Records drawn from a dataset:
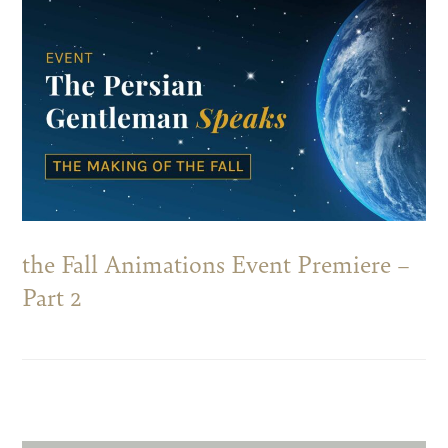
the Fall Animations Event Premiere –
Part 2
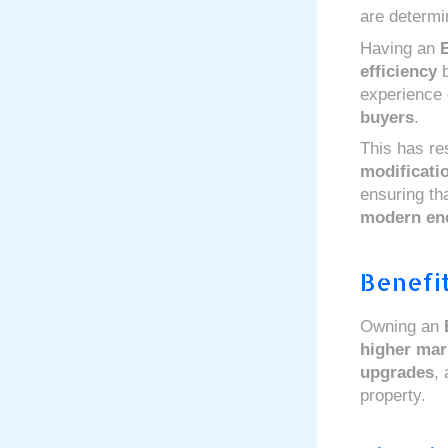
are determi
Having an
efficiency
b
experience 
buyers
.
This has re
modificati
ensuring tha
modern en
Benefit
Owning an
higher mar
upgrades
,
property.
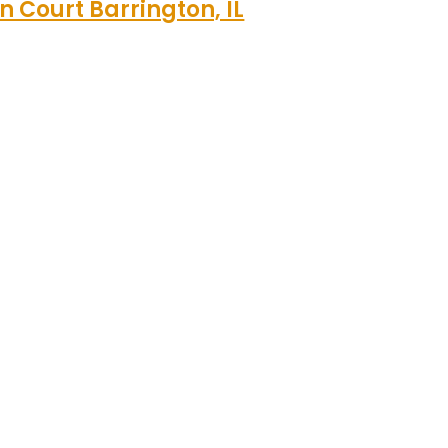
n Court Barrington, IL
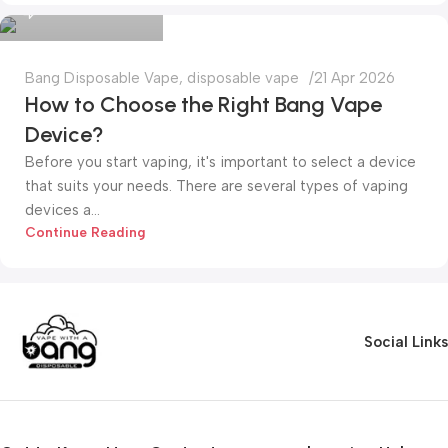
0
Bang Disposable Vape
,
disposable vape
21 Apr 2026
How to Choose the Right Bang Vape
Device?
Before you start vaping, it's important to select a device
that suits your needs. There are several types of vaping
devices a...
Continue Reading
Social Links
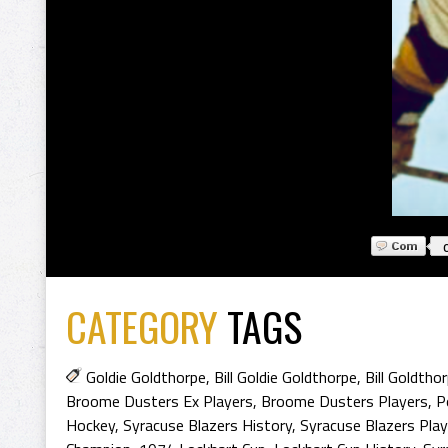
CATEGORY
TAGS
Goldie Goldthorpe
,
Bill Goldie Goldthorpe
,
Bill Goldtho
Broome Dusters Ex Players
,
Broome Dusters Players
,
P
Hockey
,
Syracuse Blazers History
,
Syracuse Blazers Play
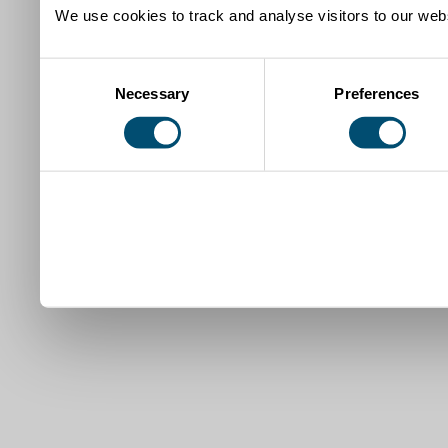
We use cookies to track and analyse visitors to our webs
Consent
Necessary
Preferences
Selection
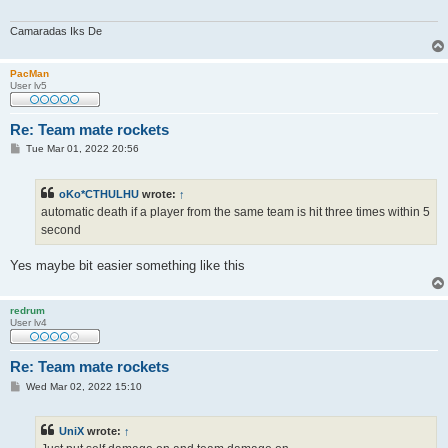
Camaradas Iks De
PacMan
User lv5
Re: Team mate rockets
P
Tue Mar 01, 2022 20:56
o
s
t
oKo*CTHULHU
wrote:
↑
automatic death if a player from the same team is hit three times within 5
second
Yes maybe bit easier something like this
redrum
User lv4
Re: Team mate rockets
P
Wed Mar 02, 2022 15:10
o
s
t
UniX
wrote:
↑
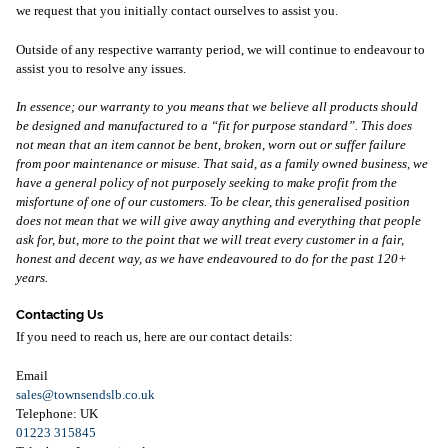
we request that you initially contact ourselves to assist you.
Outside of any respective warranty period, we will continue to endeavour to
assist you to resolve any issues.
In essence; our warranty to you means that we believe all products should
be designed and manufactured to a “fit for purpose standard”. This does
not mean that an item cannot be bent, broken, worn out or suffer failure
from poor maintenance or misuse. That said, as a family owned business, we
have a general policy of not purposely seeking to make profit from the
misfortune of one of our customers. To be clear, this generalised position
does not mean that we will give away anything and everything that people
ask for, but, more to the point that we will treat every customer in a fair,
honest and decent way, as we have endeavoured to do for the past 120+
years.
Contacting Us
If you need to reach us, here are our contact details:
Email
sales@townsendslb.co.uk
Telephone: UK
01223 315845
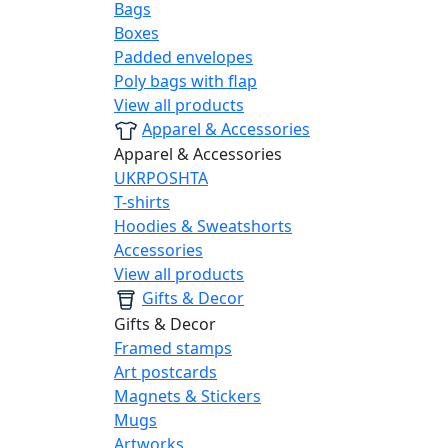
Bags
Boxes
Padded envelopes
Poly bags with flap
View all products
Apparel & Accessories
Apparel & Accessories
UKRPOSHTA
T-shirts
Hoodies & Sweatshorts
Accessories
View all products
Gifts & Decor
Gifts & Decor
Framed stamps
Art postcards
Magnets & Stickers
Mugs
Artworks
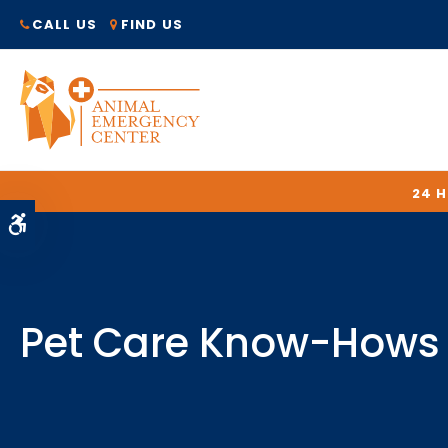
CALL US
FIND US
24 
Accessible Version
Pet Care Know-Hows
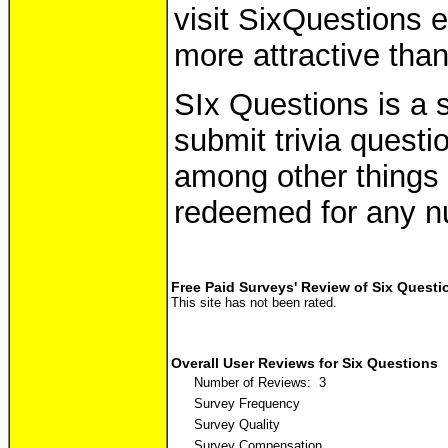
visit SixQuestions 
more attractive than
SIx Questions is a 
submit trivia questi
among other things 
redeemed for any n
Free Paid Surveys' Review of Six Questi
This site has not been rated.
Overall User Reviews for Six Questions
Number of Reviews: 3
Survey Frequency
Survey Quality
Survey Compensation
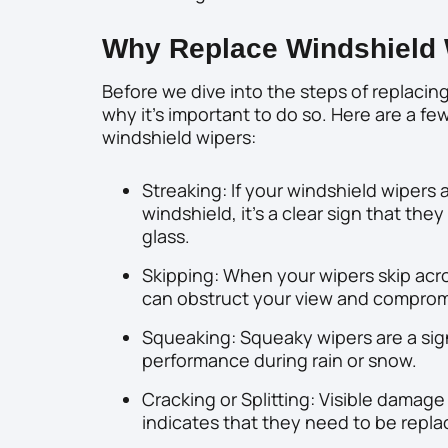
Why Replace Windshield 
Before we dive into the steps of replacing
why it’s important to do so. Here are a few
windshield wipers:
Streaking: If your windshield wipers
windshield, it’s a clear sign that th
glass.
Skipping: When your wipers skip acro
can obstruct your view and compromi
Squeaking: Squeaky wipers are a sig
performance during rain or snow.
Cracking or Splitting: Visible damage
indicates that they need to be repla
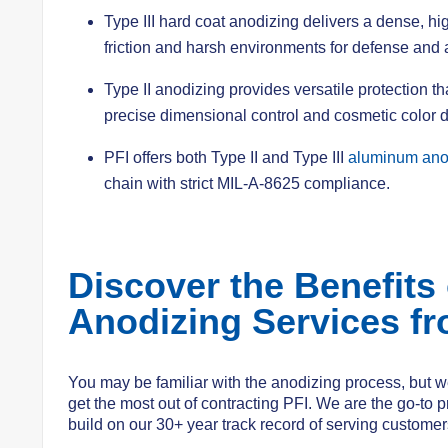
Type III hard coat anodizing delivers a dense, h
friction and harsh environments for defense and
Type II anodizing provides versatile protection t
precise dimensional control and cosmetic color 
PFI offers both Type II and Type III
aluminum anod
chain with strict MIL-A-8625 compliance.
Discover the Benefits
Anodizing Services fr
You may be familiar with the anodizing process, but we
get the most out of contracting PFI. We are the go-to p
build on our 30+ year track record of serving customers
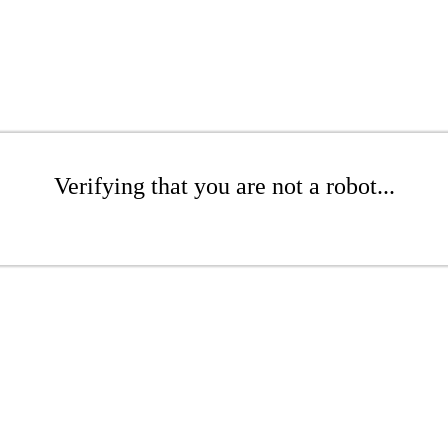
Verifying that you are not a robot...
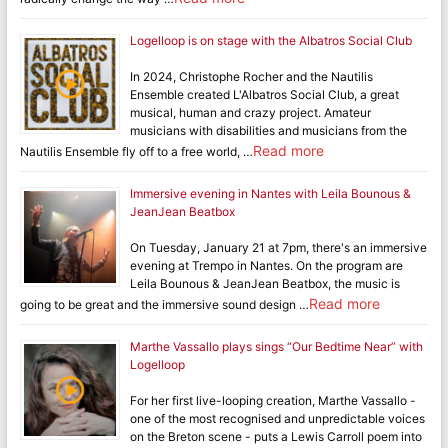
Logelloop is on stage with the Albatros Social Club
In 2024, Christophe Rocher and the Nautilis
Ensemble created L'Albatros Social Club, a great
musical, human and crazy project. Amateur
musicians with disabilities and musicians from the
Read more
Nautilis Ensemble fly off to a free world, …
Immersive evening in Nantes with Leila Bounous &
JeanJean Beatbox
On Tuesday, January 21 at 7pm, there's an immersive
evening at Trempo in Nantes. On the program are
Leila Bounous & JeanJean Beatbox, the music is
Read more
going to be great and the immersive sound design …
Marthe Vassallo plays sings “Our Bedtime Near” with
Logelloop
For her first live-looping creation, Marthe Vassallo -
one of the most recognised and unpredictable voices
on the Breton scene - puts a Lewis Carroll poem into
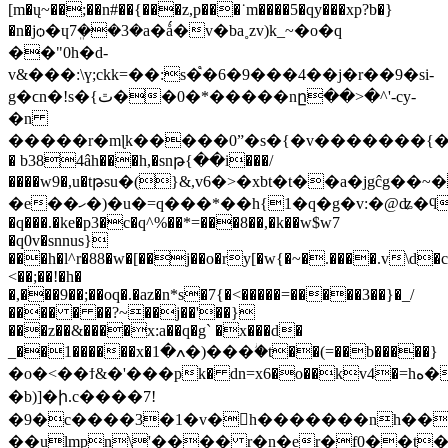
[m�ų~��;��n#��{���z,p���˙m����5�qy���xp?b�}
�n�jѻ�ɥ7ܸ��3�a�ǻ�v�ba˳zv)k_~�o�q
��"0h�d-
v&���:\ү;ckk=��:s�֩�6�9���4��j�r��9�si-
g�ϲn�!s�{ٿ��0�*�����nը��>�^'-cy-
�n
�����r�mɭk�����0ˮ�s�{�v�������{��3==��ݒf� b�i�@x$�b���`�`���
� b384âh���h,�snթ{��i���/
����w9�,u�tթsu�(}&,v6�>�xbt�t��a�jgĉg��
�e��ހ�)�u�=q���*��h{1�q�g�v:�@ʥ�ϥ!m�iyy
�q���.�ke�p3�c�q^%��*=���8��,�k��w$w7
�q0v�snnus}
���h�l^r�88�w�[��j��o�ry[�w{�~�.����.v\d�c
<��;��!�h�
�,���9��;��oq�.�az�n*s�7{�<�����=�����3��}�_/
���� � ��?~��j��'��}
���z��&����x:a��q�g` �x���d�
_��1������x�ߍ�1�)���ؗ�t��(=��b�����}
�o�<��ϯ&�'���pk� dn=x6�o��kv4�=hه�����d�zrw�xc��ԟ����f�m r`���hԗ8��֚s�d���im��
�b)]�ի.c����7!
�9�c����3�1�v�h�������nh���
��ulmpn\'���� r�n�er�f0��t�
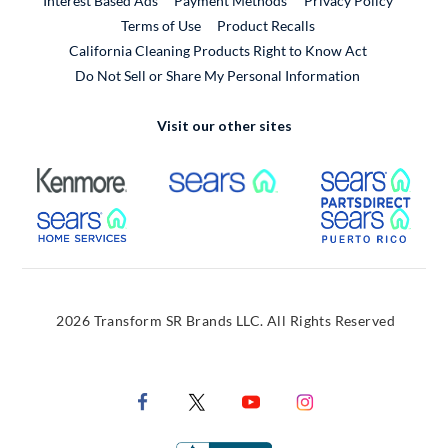
Interest Based Ads
Payment Methods
Privacy Policy
External Link
Terms of Use
Product Recalls
California Cleaning Products Right to Know Act
Do Not Sell or Share My Personal Information
Visit our other sites
External Link
External Link
Extern
External Link
Extern
2026 Transform SR Brands LLC. All Rights Reserved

EXERCISE DESCRIPTION: Figure out how many lines of the data hold "will", and answer with the number only.

TASK ANSWER: 3